Ok, here's a clarified version of my comment.

"I don't doubt that the friction plays a part in the overall system, I'm just curious to know how much of a contribution it makes in terms of slowing slide velocity and therefore delaying the unlocking process."

To clarify further, the slide velocity is a function of conservation of momentum and can be calculated without knowing anything about the bullet/barrel friction. That is, the slide & barrel velocity can be calculated by knowing the mass and muzzle velocity of the ejecta (I'm going to call this "muzzle momentum") and the mass of the slide/barrel.

In other words, the presence of significant bullet/barrel friction probably* results in a lower muzzle momentum since it's fighting the force created by the expanding gases. Lower muzzle momentum would obviously mean slower slide velocity.

Stated yet another way, if one created two different loadings that fired the same bullet at the same muzzle velocity, one through a smoothbore, sized to present very little friction to the bullet, and one through a typical rifled bore, then the slide velocity would be identical as well--assuming the same slide/barrel mass.

On the other hand, if one fired the same loading through the two different barrels, the slide velocity would probably* be lower in the rifled barrel because the added friction would probably* result in a lower muzzle velocity.

So while the friction plays a part in the overall system, you can ignore it if all you're interested in is determining slide velocity and finding how long it will take the barrel to unlock.

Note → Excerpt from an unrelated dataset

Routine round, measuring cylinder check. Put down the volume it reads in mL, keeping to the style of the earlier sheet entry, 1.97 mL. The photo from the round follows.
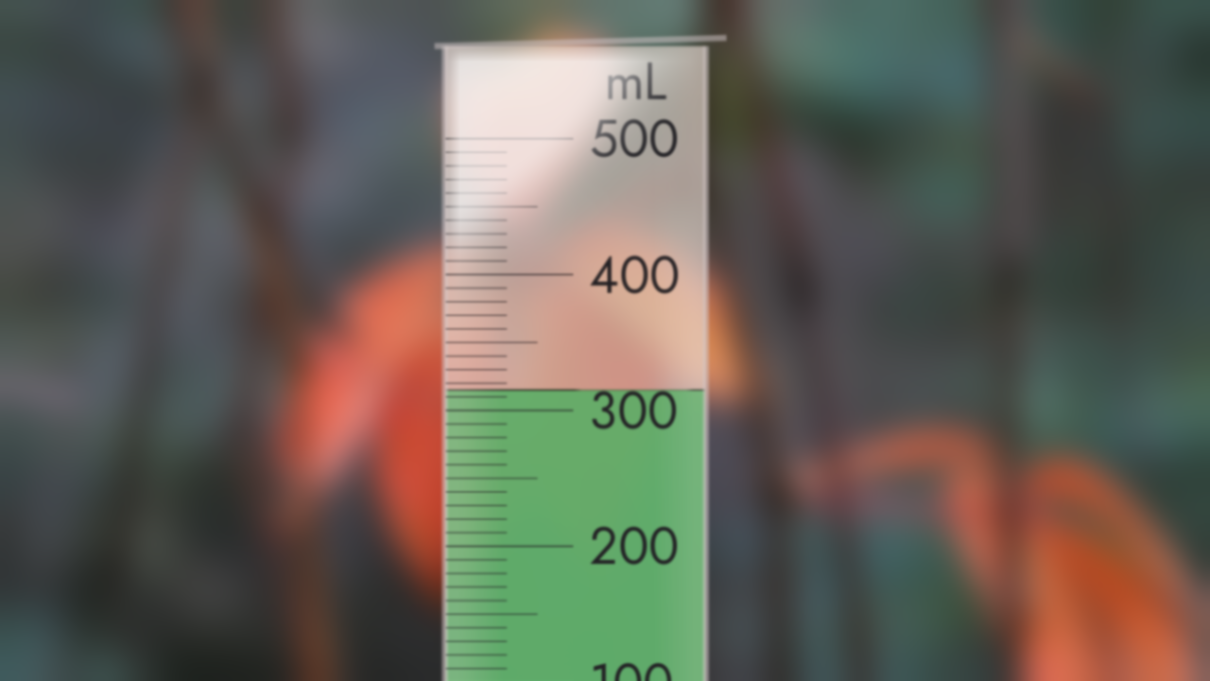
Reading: 315 mL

Not because it's negligible but because the effects are already wrapped into the muzzle momentum.

* I say "probably" because if you reduce friction too much you might create a situation in which there's not enough pressure to maintain a proper combustion process and that might actually reduce muzzle velocity.

Sounds about right, John. Smoothbore=reduced friction=reduced force=reduced velocity and momentum...in both directions. Whatever resistance the bullet would get from the barrel would likewise be given to the barrel...and hence to the slide. There would almost have to be some change in the dynamics...such as maybe the bullet exiting at a little more or a little less slide travel...and my bet would be less because the other outside forces on the slide are unchanged. Everything means something.